> Activity:
In the entries below, find the line with "knife block: none" and the line with "nightstand: present [959,403,1154,720]". Reproduce those two lines and every line between them exactly, and nothing more.

> Information shown:
= = = = = = =

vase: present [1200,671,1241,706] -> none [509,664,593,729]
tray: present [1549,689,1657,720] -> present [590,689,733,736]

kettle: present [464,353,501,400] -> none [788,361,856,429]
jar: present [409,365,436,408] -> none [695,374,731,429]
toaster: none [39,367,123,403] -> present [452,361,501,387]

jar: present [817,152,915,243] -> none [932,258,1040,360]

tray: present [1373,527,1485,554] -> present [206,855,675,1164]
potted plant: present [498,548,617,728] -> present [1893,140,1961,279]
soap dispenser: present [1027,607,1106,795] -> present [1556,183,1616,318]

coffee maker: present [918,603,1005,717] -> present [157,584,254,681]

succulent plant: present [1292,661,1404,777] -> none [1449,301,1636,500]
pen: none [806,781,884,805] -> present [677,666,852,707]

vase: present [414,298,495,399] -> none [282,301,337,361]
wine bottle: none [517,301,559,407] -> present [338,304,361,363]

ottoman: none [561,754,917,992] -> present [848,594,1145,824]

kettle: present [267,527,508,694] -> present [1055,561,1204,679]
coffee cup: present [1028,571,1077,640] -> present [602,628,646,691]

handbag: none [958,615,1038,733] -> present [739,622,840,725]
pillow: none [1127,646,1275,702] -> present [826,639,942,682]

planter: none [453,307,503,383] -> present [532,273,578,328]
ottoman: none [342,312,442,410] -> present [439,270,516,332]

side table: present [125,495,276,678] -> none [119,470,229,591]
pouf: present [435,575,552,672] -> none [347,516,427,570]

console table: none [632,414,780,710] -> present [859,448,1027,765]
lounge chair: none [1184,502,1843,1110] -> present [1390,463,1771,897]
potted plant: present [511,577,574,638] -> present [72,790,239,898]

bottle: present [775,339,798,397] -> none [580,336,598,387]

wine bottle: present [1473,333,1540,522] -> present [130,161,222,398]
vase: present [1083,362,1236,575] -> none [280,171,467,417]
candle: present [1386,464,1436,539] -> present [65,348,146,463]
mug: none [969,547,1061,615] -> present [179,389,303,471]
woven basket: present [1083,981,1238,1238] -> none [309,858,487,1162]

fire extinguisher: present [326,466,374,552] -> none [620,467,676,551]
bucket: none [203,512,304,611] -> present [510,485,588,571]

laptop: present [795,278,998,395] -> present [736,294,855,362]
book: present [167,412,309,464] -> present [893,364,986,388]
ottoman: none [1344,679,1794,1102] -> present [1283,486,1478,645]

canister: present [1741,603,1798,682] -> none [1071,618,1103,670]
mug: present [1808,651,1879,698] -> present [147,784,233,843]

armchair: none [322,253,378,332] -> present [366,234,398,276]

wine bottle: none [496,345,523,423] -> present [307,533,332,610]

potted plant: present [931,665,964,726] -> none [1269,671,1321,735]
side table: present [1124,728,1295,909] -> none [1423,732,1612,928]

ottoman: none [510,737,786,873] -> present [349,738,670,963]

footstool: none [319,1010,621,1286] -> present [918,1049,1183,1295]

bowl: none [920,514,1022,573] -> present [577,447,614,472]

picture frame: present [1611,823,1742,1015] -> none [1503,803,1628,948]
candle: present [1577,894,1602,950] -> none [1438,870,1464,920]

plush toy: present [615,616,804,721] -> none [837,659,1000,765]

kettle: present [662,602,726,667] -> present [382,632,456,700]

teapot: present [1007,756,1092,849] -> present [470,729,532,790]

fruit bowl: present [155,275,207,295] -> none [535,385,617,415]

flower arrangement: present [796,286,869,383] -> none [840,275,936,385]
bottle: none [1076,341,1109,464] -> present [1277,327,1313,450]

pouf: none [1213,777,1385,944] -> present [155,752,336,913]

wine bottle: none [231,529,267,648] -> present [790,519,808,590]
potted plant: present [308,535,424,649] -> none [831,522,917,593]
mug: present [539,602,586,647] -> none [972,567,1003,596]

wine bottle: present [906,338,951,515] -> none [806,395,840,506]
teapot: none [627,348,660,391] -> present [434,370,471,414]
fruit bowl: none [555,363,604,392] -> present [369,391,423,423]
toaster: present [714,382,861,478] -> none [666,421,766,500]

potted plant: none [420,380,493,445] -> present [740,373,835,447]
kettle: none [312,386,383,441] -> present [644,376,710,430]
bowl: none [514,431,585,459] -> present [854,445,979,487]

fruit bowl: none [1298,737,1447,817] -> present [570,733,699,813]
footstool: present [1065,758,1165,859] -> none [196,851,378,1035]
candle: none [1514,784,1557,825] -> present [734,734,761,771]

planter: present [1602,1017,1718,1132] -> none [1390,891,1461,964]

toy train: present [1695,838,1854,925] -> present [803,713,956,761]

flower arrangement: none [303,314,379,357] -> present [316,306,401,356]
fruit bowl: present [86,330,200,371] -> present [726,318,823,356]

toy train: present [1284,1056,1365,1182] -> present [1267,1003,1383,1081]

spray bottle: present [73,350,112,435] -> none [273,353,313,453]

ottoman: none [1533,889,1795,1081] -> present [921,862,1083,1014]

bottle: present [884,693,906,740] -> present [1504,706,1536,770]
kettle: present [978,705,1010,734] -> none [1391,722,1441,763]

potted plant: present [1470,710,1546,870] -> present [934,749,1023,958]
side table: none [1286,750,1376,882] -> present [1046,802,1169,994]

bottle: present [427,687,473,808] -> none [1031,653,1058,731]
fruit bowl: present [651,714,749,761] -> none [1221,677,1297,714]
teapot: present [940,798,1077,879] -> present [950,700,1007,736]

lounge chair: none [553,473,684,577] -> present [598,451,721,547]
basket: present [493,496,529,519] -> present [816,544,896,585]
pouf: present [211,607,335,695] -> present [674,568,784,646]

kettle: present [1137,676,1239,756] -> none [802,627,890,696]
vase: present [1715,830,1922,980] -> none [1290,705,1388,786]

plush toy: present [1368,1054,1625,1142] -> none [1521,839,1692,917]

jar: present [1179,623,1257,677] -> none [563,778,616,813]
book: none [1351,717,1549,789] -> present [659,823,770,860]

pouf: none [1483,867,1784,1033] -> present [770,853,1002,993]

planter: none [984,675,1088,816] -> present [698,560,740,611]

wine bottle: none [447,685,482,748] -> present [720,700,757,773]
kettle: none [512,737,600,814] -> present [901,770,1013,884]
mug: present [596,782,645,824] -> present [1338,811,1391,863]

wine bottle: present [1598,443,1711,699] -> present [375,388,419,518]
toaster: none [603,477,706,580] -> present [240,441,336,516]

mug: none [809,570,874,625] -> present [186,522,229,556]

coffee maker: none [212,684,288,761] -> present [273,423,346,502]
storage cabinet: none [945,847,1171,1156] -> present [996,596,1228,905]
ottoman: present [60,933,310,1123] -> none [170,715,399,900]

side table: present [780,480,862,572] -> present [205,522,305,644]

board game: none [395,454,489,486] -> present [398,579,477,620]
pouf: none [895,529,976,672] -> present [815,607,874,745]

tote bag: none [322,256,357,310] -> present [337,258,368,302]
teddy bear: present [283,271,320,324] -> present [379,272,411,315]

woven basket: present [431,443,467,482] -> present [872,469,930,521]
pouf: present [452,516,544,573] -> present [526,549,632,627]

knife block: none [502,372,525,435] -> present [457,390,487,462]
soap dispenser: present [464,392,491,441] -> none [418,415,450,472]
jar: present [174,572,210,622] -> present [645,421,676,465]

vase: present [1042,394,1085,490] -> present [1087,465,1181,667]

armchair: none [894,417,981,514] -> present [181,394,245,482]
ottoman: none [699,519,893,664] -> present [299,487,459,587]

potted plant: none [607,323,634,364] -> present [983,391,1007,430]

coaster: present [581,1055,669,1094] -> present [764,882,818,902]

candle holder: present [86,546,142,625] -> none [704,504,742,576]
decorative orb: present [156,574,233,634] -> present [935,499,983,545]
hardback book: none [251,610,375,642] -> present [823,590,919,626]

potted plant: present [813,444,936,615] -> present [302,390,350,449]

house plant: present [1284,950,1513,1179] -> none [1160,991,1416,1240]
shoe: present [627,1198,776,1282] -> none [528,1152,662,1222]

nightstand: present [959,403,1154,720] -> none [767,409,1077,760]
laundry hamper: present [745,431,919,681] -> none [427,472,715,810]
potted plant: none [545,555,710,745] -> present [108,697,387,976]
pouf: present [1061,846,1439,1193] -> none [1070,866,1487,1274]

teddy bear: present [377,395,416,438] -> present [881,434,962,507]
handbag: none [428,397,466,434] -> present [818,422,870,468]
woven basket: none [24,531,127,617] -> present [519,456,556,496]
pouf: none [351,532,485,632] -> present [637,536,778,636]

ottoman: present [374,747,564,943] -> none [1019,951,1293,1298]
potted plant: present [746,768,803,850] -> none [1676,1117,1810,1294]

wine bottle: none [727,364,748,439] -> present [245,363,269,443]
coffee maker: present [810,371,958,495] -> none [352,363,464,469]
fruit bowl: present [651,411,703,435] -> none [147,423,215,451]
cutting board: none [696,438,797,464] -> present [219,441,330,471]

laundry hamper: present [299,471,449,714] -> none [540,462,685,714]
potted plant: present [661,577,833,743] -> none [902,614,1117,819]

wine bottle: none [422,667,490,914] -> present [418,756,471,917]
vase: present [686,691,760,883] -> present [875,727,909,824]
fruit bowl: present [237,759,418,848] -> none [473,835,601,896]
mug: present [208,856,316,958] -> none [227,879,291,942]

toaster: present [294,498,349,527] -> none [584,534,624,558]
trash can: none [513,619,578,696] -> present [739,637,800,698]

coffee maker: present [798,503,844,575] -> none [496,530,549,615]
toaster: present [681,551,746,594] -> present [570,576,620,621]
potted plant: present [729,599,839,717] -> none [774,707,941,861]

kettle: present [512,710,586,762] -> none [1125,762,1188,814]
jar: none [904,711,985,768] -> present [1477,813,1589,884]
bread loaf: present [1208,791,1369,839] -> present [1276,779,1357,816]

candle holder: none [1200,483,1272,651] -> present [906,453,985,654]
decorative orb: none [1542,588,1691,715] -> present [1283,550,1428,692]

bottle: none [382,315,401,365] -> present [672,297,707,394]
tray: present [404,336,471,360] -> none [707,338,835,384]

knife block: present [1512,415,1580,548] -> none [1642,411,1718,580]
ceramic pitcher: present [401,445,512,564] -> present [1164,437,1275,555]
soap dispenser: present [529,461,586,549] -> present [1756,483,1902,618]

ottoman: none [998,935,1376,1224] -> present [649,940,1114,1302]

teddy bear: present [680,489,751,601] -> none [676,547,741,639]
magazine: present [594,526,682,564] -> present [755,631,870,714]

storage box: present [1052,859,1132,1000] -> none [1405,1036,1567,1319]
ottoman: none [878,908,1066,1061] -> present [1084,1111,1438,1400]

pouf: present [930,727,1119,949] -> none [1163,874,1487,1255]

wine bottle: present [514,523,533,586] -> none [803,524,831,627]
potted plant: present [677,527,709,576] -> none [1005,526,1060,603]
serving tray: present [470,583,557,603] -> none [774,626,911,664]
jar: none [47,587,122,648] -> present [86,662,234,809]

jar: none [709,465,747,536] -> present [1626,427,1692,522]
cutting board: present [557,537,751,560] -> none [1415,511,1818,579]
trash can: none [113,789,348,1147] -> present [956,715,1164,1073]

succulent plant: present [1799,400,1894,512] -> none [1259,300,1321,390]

= = = = = = =

> Result of the exercise:
knife block: none [502,372,525,435] -> present [457,390,487,462]
soap dispenser: present [464,392,491,441] -> none [418,415,450,472]
jar: present [174,572,210,622] -> present [645,421,676,465]

vase: present [1042,394,1085,490] -> present [1087,465,1181,667]

armchair: none [894,417,981,514] -> present [181,394,245,482]
ottoman: none [699,519,893,664] -> present [299,487,459,587]

potted plant: none [607,323,634,364] -> present [983,391,1007,430]

coaster: present [581,1055,669,1094] -> present [764,882,818,902]

candle holder: present [86,546,142,625] -> none [704,504,742,576]
decorative orb: present [156,574,233,634] -> present [935,499,983,545]
hardback book: none [251,610,375,642] -> present [823,590,919,626]

potted plant: present [813,444,936,615] -> present [302,390,350,449]

house plant: present [1284,950,1513,1179] -> none [1160,991,1416,1240]
shoe: present [627,1198,776,1282] -> none [528,1152,662,1222]

nightstand: present [959,403,1154,720] -> none [767,409,1077,760]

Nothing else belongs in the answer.